• YOUR TASK: Exactly as written, return all the data, leaving its pictures behind.

-------- DATA PROVIDED --------

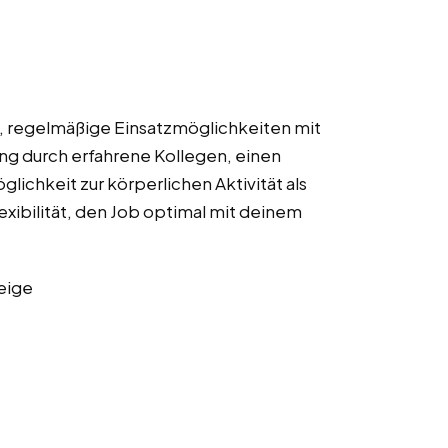
€, regelmäßige Einsatzmöglichkeiten mit
ung durch erfahrene Kollegen, einen
lichkeit zur körperlichen Aktivität als
exibilität, den Job optimal mit deinem
eige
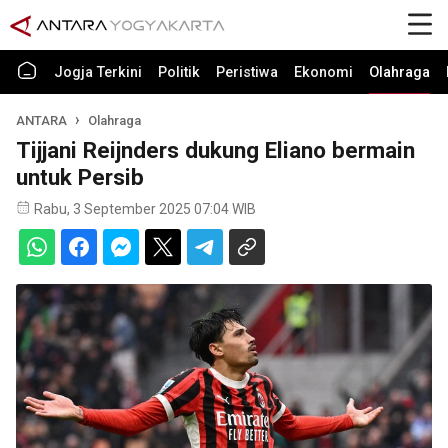
Jogja Terkini
Politik
Peristiwa
Ekonomi
Olahraga
ANTARA
Olahraga
Tijjani Reijnders dukung Eliano bermain
untuk Persib
Rabu, 3 September 2025 07:04 WIB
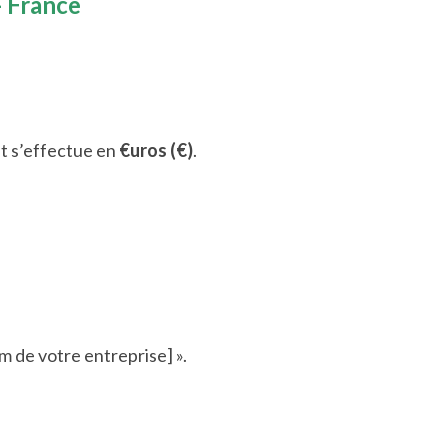
- France
t s’effectue en
€uros (€)
.
 de votre entreprise] ».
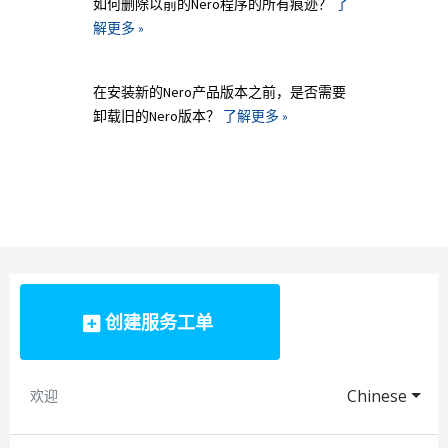
如何删除以前的Nero程序的所有痕迹？
了
解更多 »
在安装新的Nero产品版本之前，是否需要
卸载旧的Nero版本？
了解更多 »
创建服务工单
Chinese
欢迎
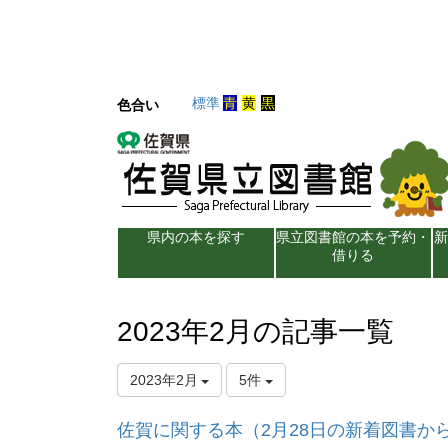
標準
青
黄
黒
色合い
県内の本を探す
県立図書館の本を予約・
借りる
2023年2月の記事一覧
2023年2月
5件
佐賀に関する本（2月28日の新着図書か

--------

• REPLY:
€, regelmäßige Einsatzmöglichkeiten mit
ung durch erfahrene Kollegen, einen
lichkeit zur körperlichen Aktivität als
exibilität, den Job optimal mit deinem
eige
Jogja Terkini
Politik
Peristiwa
Ekonomi
Olahraga
ANTARA
Olahraga
Tijjani Reijnders dukung Eliano bermain
untuk Persib
Rabu, 3 September 2025 07:04 WIB
- France
t s’effectue en
€uros (€)
.
 de votre entreprise] ».
如何删除以前的Nero程序的所有痕迹？
了
解更多 »
在安装新的Nero产品版本之前，是否需要
卸载旧的Nero版本？
了解更多 »
创建服务工单
Chinese
欢迎
標準
青
黄
黒
色合い
県内の本を探す
県立図書館の本を予約・
借りる
2023年2月の記事一覧
2023年2月
5件
佐賀に関する本（2月28日の新着図書か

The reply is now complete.